What you have to do = Retype the entries exactly, but skip the pictures.

Screenshot and code edit data:
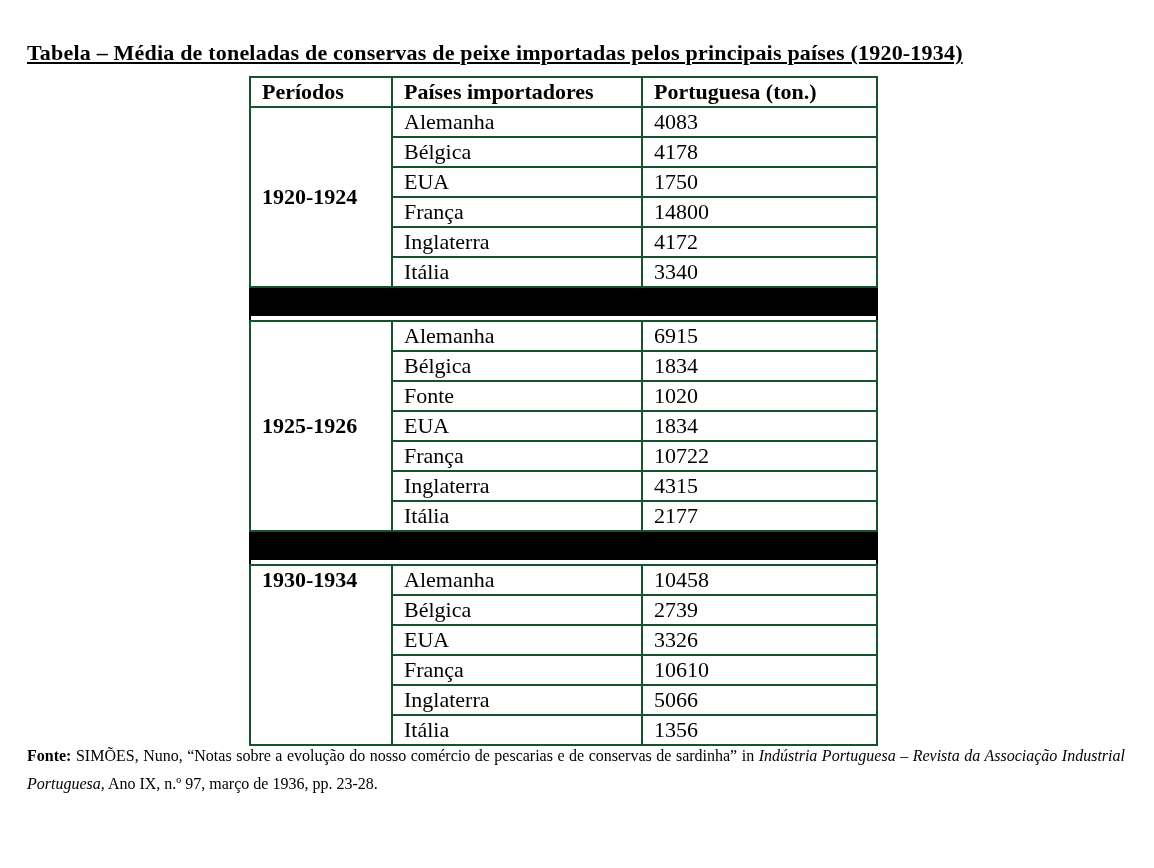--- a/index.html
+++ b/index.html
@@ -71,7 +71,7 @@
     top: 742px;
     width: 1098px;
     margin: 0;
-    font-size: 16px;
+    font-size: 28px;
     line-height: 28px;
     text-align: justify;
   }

Exercise solution =
--- a/index.html
+++ b/index.html
@@ -71,7 +71,7 @@
     top: 742px;
     width: 1098px;
     margin: 0;
-    font-size: 16px;
+    font-size: 28px;
     line-height: 28px;
     text-align: justify;
   }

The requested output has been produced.